= Your instructions =
Below are some records. How many of their lines contain the string "middle"? Answer with the number alone.

= Supplied material =
# # # #
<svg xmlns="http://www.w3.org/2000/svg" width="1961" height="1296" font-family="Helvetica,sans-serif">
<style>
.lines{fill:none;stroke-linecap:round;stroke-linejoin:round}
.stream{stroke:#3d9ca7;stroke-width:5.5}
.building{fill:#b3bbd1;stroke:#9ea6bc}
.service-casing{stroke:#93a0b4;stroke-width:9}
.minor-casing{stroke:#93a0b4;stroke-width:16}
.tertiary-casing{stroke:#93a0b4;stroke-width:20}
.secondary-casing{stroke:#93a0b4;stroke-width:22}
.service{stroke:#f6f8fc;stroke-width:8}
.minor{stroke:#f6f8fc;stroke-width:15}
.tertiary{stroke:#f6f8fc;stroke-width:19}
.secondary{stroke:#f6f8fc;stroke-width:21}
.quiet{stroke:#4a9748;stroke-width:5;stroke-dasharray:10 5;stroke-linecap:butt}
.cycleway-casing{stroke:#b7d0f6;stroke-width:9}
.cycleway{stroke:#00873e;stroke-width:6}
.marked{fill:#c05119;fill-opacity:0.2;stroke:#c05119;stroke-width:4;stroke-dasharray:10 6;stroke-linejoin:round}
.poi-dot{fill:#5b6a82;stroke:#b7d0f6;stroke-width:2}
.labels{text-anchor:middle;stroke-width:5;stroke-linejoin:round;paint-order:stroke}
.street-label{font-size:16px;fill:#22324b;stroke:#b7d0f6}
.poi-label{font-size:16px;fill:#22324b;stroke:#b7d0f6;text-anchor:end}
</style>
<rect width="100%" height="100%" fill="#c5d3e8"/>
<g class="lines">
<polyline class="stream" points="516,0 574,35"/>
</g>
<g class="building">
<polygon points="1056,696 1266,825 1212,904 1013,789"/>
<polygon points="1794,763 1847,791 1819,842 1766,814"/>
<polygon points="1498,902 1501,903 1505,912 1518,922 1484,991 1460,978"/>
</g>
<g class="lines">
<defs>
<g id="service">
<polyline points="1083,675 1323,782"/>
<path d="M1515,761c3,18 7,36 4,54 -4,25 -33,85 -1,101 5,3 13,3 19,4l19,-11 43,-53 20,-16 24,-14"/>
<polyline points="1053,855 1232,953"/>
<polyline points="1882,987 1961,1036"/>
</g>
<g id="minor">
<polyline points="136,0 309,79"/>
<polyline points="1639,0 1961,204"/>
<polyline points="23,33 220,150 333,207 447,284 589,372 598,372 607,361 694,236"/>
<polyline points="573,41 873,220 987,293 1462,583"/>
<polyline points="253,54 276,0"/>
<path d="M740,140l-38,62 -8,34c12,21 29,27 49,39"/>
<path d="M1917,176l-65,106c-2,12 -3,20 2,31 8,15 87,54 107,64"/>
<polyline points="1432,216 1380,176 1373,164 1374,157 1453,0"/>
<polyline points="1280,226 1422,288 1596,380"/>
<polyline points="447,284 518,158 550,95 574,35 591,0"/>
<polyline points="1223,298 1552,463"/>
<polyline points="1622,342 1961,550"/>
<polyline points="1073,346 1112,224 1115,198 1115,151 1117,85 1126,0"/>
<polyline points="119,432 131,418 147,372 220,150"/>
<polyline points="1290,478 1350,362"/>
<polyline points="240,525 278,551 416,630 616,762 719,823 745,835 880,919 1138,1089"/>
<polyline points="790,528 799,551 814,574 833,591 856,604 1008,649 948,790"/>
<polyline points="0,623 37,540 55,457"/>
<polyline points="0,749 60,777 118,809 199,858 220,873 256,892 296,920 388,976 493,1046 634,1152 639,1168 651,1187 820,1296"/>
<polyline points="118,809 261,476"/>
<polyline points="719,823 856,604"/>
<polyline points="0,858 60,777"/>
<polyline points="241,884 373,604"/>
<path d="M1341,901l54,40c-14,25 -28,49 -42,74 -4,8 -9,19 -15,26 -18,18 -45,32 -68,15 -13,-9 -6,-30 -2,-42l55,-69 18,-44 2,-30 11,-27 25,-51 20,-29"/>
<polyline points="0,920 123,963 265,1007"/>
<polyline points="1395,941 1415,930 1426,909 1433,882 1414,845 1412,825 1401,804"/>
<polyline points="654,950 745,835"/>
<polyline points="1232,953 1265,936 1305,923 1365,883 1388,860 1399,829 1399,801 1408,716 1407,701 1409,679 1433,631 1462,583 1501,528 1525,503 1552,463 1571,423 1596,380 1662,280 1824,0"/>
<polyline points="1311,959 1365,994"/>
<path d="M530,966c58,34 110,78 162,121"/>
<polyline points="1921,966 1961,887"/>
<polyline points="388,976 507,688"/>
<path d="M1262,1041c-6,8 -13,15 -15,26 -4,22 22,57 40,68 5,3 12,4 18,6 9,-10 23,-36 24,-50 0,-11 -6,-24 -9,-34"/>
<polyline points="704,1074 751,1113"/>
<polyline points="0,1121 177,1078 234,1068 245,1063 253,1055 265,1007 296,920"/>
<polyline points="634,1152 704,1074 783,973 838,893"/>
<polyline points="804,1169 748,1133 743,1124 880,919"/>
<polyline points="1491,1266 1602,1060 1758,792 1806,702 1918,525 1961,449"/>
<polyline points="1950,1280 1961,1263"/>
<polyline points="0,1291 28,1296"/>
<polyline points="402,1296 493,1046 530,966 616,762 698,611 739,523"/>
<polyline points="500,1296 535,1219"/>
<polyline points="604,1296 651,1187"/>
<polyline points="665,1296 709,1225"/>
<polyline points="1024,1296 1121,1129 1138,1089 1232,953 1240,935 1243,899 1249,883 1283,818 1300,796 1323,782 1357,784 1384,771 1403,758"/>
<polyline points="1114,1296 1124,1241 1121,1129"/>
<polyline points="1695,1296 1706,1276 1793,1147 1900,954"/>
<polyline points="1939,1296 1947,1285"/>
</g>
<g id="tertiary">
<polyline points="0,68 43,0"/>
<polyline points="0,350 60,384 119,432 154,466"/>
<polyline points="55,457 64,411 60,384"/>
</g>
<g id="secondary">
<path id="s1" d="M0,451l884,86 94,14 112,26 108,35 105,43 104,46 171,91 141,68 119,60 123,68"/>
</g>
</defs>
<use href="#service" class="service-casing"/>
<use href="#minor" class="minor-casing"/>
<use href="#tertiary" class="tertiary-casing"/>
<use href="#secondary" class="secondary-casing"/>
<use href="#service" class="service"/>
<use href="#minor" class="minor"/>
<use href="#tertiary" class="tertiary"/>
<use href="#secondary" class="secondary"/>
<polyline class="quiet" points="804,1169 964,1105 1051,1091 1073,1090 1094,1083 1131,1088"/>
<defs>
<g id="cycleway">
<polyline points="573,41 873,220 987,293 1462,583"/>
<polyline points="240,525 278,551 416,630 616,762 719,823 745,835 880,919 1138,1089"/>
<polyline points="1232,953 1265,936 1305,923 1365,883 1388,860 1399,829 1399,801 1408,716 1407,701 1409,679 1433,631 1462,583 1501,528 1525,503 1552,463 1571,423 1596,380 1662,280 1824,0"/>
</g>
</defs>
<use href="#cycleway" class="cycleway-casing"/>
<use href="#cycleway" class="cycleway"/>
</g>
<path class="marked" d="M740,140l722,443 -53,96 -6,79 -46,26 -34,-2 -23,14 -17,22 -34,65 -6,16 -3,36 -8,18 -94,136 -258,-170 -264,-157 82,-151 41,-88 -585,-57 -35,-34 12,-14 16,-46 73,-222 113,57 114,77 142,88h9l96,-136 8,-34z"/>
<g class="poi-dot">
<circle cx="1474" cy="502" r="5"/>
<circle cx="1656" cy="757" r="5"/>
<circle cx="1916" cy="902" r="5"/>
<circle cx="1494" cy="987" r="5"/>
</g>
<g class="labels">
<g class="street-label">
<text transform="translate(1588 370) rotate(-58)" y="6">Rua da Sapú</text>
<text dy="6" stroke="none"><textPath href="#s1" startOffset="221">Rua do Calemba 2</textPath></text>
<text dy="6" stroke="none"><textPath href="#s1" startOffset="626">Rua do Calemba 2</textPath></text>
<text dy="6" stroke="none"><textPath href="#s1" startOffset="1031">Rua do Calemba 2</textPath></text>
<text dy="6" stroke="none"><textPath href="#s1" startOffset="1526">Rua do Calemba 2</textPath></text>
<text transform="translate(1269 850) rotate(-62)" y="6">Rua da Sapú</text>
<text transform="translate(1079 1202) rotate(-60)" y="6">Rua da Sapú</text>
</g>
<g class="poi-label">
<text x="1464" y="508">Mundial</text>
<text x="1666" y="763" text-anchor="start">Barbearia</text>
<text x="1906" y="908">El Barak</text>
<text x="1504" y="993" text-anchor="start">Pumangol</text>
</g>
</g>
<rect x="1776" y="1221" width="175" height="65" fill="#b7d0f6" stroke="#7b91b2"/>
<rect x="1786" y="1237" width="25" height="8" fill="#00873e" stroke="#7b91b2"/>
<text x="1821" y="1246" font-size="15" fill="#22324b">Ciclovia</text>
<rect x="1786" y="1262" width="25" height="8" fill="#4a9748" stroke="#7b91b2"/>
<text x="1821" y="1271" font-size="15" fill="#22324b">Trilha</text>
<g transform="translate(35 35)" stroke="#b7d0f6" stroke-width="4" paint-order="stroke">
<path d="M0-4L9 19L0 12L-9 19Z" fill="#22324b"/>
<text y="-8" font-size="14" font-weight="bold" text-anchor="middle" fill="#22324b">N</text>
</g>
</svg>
# # # #
= Response to the exercise =
2